Fact-checking Allan Sloan on Social Security

Allan Sloan writes in today's Washington Post that current market conditions show how bad an idea Social Security accounts would have been. Here's a sample:

If your year-end 401(k) statement made you ill, I have one consolation for you: It could be worse. How's that possible, given how horrible last year was for investors?

Simple. If you're not close to retirement, you've got time to recover. If you're in the retirement-age zone, as I am (I'm 64), at least you've got the option of hanging on until things get better. If you're in the mandatory-withdrawal part of life (older than 70 1/2 ) or just need some retirement cash, you can take a minimal distribution this year and hope for the best.

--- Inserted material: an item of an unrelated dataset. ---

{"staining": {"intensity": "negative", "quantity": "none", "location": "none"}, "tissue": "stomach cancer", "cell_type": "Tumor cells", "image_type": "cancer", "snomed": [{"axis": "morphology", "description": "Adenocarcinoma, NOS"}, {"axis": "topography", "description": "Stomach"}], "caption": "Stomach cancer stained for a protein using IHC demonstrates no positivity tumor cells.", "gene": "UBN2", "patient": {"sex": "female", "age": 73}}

If, however, you were forced to buy a lifetime annuity with your current balance -- when you buy such an annuity, you trade your cash for a series of guaranteed payments for the rest of your life -- you'd be making your loss permanent. That's how things could be worse.

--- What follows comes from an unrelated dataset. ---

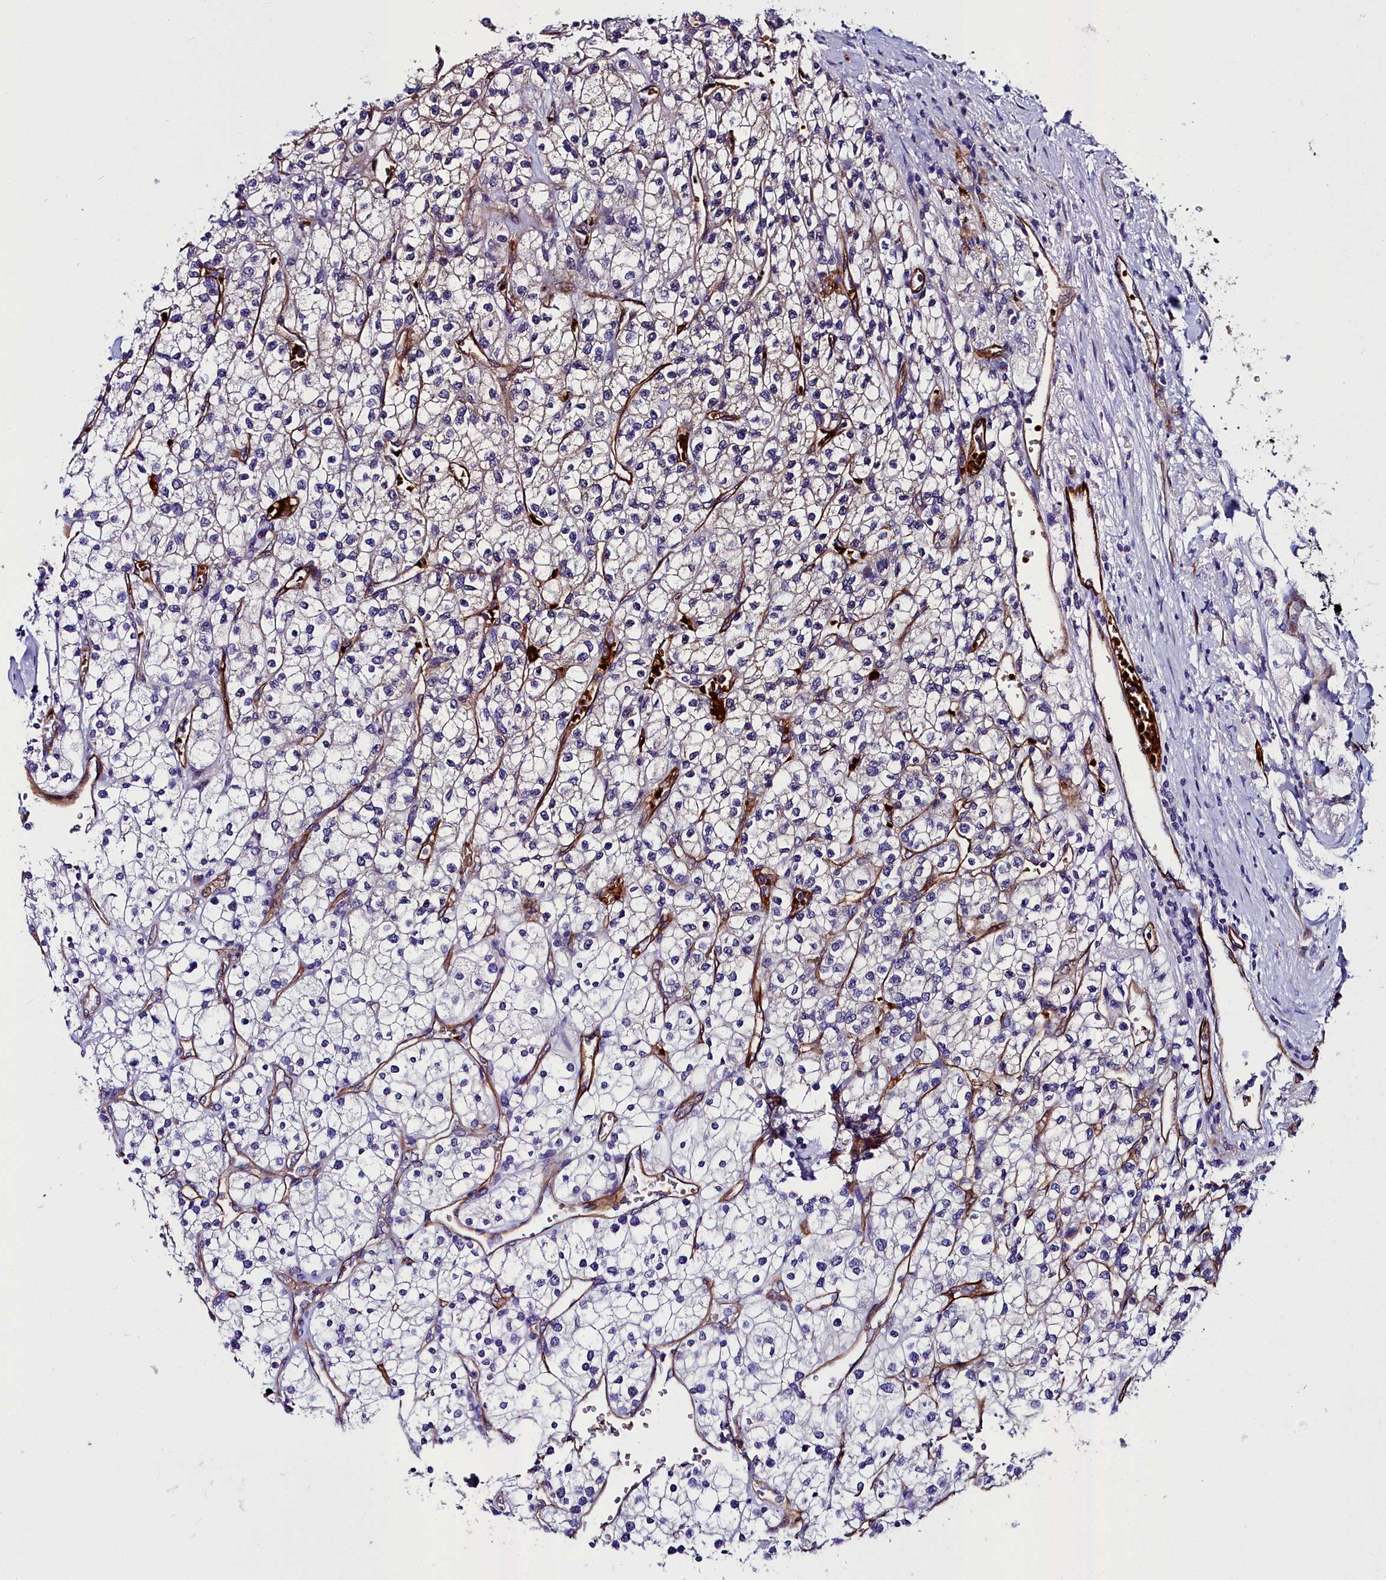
{"staining": {"intensity": "negative", "quantity": "none", "location": "none"}, "tissue": "renal cancer", "cell_type": "Tumor cells", "image_type": "cancer", "snomed": [{"axis": "morphology", "description": "Adenocarcinoma, NOS"}, {"axis": "topography", "description": "Kidney"}], "caption": "Immunohistochemical staining of human adenocarcinoma (renal) displays no significant staining in tumor cells.", "gene": "CYP4F11", "patient": {"sex": "male", "age": 80}}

That is what could have happened to many people under President Bush's proposed Social Security privatization program. It would have required people of modest and very modest means who invested their Social Security taxes in the market to turn some or all of those accounts into annuities when they hit retirement age. (Yes, Bush never proposed a specific plan, but annuitizing private accounts for some people is what his 2001 Social Security privatization commission proposed.)

A couple points:

  • First, as I showed in this paper, people retiring under current market conditions actually wouldn't have done all that badly. Assuming a plan similar to President Bush's, the typical worker's total Social Security benefit would have increased by around 15 percent. While Sloan's anecdotal evidence is compelling, in doing this paper I found that you really need to run the numbers.
  • Second, Sloan says that people would be "forced to buy a lifetime annuity" with their personal account balances, thereby locking in the poor returns of the past few years. Um, except that they wouldn't. Both the 2001 Social Security reform commission and President Bush's reform proposal allowed for scheduled withdrawals instead of immediate annuitization.
  • Third, Sloan later says that the Bush plan would "force people to depend on the markets for money to meet basic needs." Again, except it wouldn't: no one under the Bush proposal (or most other account plans, for that matter) would be forced to take a personal account, and no one holding an account would be forced to invest even a penny in the stock market.

Allan Sloan's stuff is usually quite interesting, but this is a bit sloppy on the facts.